*Что сделать*
A. Сколько милиционеров проходит мимо купе в отрывке о Синякине?
B. Продолжите отрывок о Синякине, начав сразу после его последнего предложения.

*Выбранный отрывок*
Читаем О Сергее Синякине полностью

— Нет, позволь! — заводится Синякин с пол-оборота. — Как это нельзя? В Коране что сказано? Виноградная лоза! Покажи мне в этой водке одну молекулу винограда! Это хлебное вино! Про хлебное вино в Коране вообще ничего не сказано…

Вконец запуганные азербайджанчики забираются от греха подальше на свои верхние полки и там затихают. А мы тем временем пропускаем по первой, по второй и уже собираемся пропустить по третьей, когда мимо нагло открытой двери нашего купе проходят двое милиционеров. Останавливаются, не веря счастью.

— Здравствуйте, — козырнув, опасно приветствует один и переступает порог. — Кто пьёт?

— Я, — с достоинством извещает Синякин.

— Как? Вы один?

— Да. Я один.

— Ваши документы.

Начальник убойного отдела вальяжно достаёт и протягивает свою грандиозную ксиву.

*Исходные данные*
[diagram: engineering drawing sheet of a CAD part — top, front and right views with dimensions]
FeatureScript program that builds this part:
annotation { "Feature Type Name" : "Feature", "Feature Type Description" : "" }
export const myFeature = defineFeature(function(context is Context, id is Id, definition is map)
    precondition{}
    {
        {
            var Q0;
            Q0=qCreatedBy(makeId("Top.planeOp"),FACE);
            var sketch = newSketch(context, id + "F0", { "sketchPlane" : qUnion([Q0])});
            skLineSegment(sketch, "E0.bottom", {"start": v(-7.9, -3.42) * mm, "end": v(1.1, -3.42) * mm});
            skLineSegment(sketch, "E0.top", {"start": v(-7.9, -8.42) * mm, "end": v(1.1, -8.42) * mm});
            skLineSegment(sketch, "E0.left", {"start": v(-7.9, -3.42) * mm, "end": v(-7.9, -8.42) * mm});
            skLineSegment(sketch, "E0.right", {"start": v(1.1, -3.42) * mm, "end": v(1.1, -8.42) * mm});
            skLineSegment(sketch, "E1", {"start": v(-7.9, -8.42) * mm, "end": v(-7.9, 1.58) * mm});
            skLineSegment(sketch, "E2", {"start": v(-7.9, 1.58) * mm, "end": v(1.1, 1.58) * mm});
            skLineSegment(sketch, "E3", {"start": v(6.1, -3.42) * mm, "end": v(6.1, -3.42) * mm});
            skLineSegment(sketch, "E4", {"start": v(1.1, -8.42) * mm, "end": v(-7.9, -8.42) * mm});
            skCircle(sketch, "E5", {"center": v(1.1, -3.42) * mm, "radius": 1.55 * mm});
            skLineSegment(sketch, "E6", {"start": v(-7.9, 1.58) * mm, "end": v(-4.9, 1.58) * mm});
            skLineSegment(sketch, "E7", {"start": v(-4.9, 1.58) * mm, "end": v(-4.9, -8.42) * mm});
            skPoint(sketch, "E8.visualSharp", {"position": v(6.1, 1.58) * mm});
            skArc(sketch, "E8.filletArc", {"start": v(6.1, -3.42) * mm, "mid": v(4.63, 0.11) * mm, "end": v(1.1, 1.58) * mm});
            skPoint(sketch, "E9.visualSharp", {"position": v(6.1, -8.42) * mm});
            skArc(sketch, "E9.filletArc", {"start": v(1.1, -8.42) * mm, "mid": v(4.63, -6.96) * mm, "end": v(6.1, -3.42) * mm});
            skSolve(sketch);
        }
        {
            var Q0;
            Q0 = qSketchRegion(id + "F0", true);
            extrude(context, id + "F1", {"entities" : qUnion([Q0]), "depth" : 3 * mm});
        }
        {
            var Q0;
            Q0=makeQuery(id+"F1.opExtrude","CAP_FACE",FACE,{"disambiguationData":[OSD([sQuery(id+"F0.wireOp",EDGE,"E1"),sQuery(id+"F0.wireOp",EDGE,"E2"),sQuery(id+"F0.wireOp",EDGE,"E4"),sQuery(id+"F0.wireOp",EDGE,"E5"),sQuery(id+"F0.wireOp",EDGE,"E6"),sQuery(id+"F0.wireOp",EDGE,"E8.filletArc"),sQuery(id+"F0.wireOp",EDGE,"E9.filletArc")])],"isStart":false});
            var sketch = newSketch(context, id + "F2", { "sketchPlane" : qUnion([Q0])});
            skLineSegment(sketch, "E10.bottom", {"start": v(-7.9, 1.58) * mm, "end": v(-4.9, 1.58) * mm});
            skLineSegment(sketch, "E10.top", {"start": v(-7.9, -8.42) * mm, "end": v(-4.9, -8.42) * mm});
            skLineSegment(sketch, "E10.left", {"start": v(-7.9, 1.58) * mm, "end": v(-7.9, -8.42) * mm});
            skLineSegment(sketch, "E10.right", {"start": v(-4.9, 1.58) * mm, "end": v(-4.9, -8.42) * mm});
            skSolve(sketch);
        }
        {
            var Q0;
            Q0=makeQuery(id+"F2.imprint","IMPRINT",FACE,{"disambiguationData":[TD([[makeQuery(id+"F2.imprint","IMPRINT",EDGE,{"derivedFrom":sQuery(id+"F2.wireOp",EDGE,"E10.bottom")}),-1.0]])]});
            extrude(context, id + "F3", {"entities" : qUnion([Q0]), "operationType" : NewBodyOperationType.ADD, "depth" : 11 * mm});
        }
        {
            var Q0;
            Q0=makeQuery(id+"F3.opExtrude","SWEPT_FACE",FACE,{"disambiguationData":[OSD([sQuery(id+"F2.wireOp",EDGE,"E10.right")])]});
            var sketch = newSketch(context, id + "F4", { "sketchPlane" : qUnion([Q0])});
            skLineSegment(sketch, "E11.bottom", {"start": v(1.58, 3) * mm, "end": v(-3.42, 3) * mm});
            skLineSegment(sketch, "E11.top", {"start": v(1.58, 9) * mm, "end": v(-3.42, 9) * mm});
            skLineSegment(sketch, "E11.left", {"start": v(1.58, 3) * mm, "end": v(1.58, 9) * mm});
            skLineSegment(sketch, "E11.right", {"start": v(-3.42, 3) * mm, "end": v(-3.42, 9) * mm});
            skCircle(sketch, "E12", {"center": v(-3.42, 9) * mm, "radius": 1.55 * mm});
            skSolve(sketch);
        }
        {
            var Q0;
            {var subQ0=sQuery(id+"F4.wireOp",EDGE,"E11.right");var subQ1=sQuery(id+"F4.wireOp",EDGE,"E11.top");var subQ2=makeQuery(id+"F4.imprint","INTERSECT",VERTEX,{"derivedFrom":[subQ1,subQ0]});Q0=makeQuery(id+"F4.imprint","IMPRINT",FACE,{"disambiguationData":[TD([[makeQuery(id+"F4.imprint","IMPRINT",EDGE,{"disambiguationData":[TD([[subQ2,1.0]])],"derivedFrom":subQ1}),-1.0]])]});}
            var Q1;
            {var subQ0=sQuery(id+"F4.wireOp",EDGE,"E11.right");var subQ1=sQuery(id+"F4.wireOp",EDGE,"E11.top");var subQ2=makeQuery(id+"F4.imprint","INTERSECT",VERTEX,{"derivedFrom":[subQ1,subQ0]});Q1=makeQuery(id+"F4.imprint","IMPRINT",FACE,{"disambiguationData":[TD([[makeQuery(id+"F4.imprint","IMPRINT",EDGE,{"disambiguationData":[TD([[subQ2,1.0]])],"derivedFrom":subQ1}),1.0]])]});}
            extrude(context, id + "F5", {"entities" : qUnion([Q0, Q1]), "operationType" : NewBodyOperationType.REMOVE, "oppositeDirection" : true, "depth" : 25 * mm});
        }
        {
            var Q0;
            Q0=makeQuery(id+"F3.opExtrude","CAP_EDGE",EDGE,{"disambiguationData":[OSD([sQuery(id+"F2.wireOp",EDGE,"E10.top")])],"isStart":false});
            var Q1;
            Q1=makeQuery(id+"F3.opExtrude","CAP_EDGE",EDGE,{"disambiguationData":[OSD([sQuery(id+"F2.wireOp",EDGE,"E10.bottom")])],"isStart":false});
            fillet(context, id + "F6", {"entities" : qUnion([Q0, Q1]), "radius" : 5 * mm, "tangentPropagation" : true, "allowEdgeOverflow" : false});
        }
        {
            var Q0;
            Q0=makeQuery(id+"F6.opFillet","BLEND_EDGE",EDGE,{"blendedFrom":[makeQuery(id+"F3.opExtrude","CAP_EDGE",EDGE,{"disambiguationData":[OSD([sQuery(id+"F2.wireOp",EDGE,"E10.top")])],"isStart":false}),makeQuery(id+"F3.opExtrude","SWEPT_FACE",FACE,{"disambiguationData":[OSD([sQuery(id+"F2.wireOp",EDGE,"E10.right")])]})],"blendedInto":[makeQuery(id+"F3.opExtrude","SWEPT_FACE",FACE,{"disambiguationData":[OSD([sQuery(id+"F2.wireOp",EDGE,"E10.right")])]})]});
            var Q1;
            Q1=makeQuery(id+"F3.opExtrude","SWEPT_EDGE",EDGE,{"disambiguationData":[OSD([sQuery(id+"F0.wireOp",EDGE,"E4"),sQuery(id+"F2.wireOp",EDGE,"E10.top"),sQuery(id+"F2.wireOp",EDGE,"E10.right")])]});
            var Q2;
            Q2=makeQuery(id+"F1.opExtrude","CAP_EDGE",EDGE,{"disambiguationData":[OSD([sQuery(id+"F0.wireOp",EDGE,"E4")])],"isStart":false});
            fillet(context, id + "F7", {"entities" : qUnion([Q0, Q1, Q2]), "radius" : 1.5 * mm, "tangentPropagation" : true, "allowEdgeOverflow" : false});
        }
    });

*Ответы на задания*
A. Двое.

B.
— Ну това-арищ полковник!. — обиженно взвывает мент. — Сами же, трах-тарарах…

— Нет, позволь! — заводится с пол-оборота Синякин. — Это моё купе. Я за него уплатил. Если попутчики не возражают…

И начинается спор. Крючкотворский, юридический. Стражи порядка сопротивляются, но темпераментный Синякин неодолим. Наконец утомлённые менты принимают компромисс: если дверь купе закрыта — пить можно, если открыта — нельзя.

Садятся и начинают составлять протокол на внучатых племянников. Синякин потом, правда, поправлял меня, что-де не протокол это был, а какая-то там другая бумага, но я в этих тонкостях не разбираюсь и во мне просыпается интернационалист.

— Ах так? — говорю. — Тогда и меня пиши!

И ведь настоял. Так вот и стал официально внучатым племянником Магомета.

* * *

Казалось, с его-то опытом оперативной работы гнать бы да гнать криминальное чтиво — роман за романом. Ничего подобного! Фантастике Сергей изменил лишь однажды, увлёкшись документальной прозой. Книга «Сталинградские зёрнышки» (впоследствии — «Горькая соль войны») ошеломила и читателей, и критиков. Каждое «зёрнышко» напоминало притчу. Так о Сталинграде никто ещё не писал. Недавно книгу переиздали в Москве, но подержать её в руках Серёжа, увы, не успел.

Кстати, то, что я сейчас пишу, тоже зёрнышки. Зёрнышки жизни замечательного писателя и человека Сергея Синякина.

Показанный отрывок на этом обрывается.